Activity → Pick up the personal essay below about Tiffany's reemergence after 36 years and continue it from its final sentence.

Text passage →
A friend of mine here commented that I had come a long way since I had first came on CDH today, which naturally caused me to think back, and read some of my old posts (not too many of them, I’ve written enough to fill a fair size book lol). How did all this get started? Cause a year ago, I was wandering along, a random guy, not a skirt in sight, not even a kilt on my mind…
Tiffany has always been there….hibernating and biding my time, ever since I was a little kid…also unaware…but here nonetheless.
But the mind is a powerful thing, and the drive to survive and thrive is as well. Growing up in Texas in the 1980s, I had recognized it was necessary to cram little Tiff into a cell deep within the basement in my mind, where the sweet little girl who loved kittens and bunnies and hugs got to cry herself to sleep every night, still praying to God to make her real and to let her play in the sun one day, just as she had every night since she was 6 years old. Little Tiff was 7 at the time, and her screams went unheeded, unanswered, echoing in the dark while a little boy, equally troubled, grew up in her place.
Those screams continued, unabated and unheard, for 36 years. Maybe the prayers were heard though, and maybe the chain of events to be started that day in first grade where I found that my likes and dislikes were not appropriate according to man.
Thankfully even the strongest wall has cracks when it’s made.
Fast forward to near present day, over two generations later…November 2018. A bored me, not having dressed in 18 years or so, playing around on the internet, stumbles upon a stupid little app, which can turn your picture from male to female…something which has far stronger appeal to me than I expected…so I downloaded it, and put the ring on my finger….
A week later, I’d taken 300 pics of myself, and turned them all into proto-tiff. I did not look that good, but there was no doubt that I was hooked. I think at that point what has happened since then was inevitable, although at the time, I still was ignorant. But the crack, dormant for over a third of a century, was no longer closed. Dressing resumed in December, the trickle turned into a stream. 3-4 times in 3 months, then my wife out of town in March with the kids and I raided her makeup and ordered a wig, placing it on my head and on March 26 2019, Tiffany opened my eyes for the first time since Reagan was president. The stream became a river, and on 3/28/19, when I joined CDH, I began to drill holes in the dam and fill them with dynamite.
As I began to explore my new world, and talk with others like myself, I not only embraced the feminine side of me, I quickly realized that it was far, far stronger than I had ever dreamed. The dressing began to accelerate, and I began a never ending escalation which continues to this day.

Provided information →
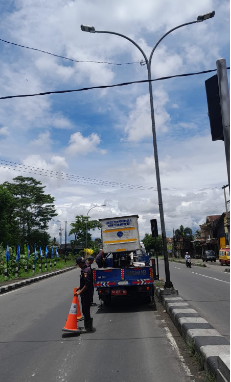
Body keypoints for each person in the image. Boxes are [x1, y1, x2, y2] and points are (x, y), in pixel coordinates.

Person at [75, 257, 94, 332]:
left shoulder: (86, 271)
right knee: (85, 310)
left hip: (87, 294)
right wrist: (79, 287)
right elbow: (84, 283)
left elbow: (87, 285)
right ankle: (88, 326)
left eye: (78, 264)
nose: (78, 265)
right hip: (86, 293)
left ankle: (88, 327)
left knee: (86, 310)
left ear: (80, 263)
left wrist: (80, 292)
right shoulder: (85, 270)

Response for this exercise →
The night of my first outing, the day that little Tiff had prayed for, so long ago, the day that the sun had finally caressed my bare shoulders along with the breeze, standing nervously but proud in the street in the company of others, a thunderous crack echoed through my mind, and the waters flowed free. First as tears of joy, the happiness of being me, and no longer being ashamed, but proud and whole and not bitter at the 3 dozen years but thankful for the chance I’d been given, the waters began washing away the fortress of masculinity that had entombed my soul.
And it all became clear.
The feelings that things were wrong. The depersonalization. The angst I could never put my finger on. The nuclear fire that drove me onwards. Why I silently cry during movies even crappy ones although widely regarded as a tough guy. Why my mentor in my profession was female, and why I was drawn to her. Why I never cared about my clothes. Every. Single. Thing. From the vast to the small. All shaped by this, dissonance unseen, for 36 years.
Relationships with a strangely inappropriate disconnect, both romantic and platonic alike, leading to upheavals and diminishment, built on false pretenses. Unknowingly at the time, but no less false for their faith on founding.
As the ministry of misdirection toppled over, and my eyes surveyed everything I had laid to waste, the smile that was on my face shone in my eyes, and my thoughts were only that today is a beautiful day to be.
The path ahead is strewn with rubble, washed downstream by the tsunami, full of pits and snares, but it is now travelled in the sunlight, by someone who rightfully is walking it, with a spring in her step.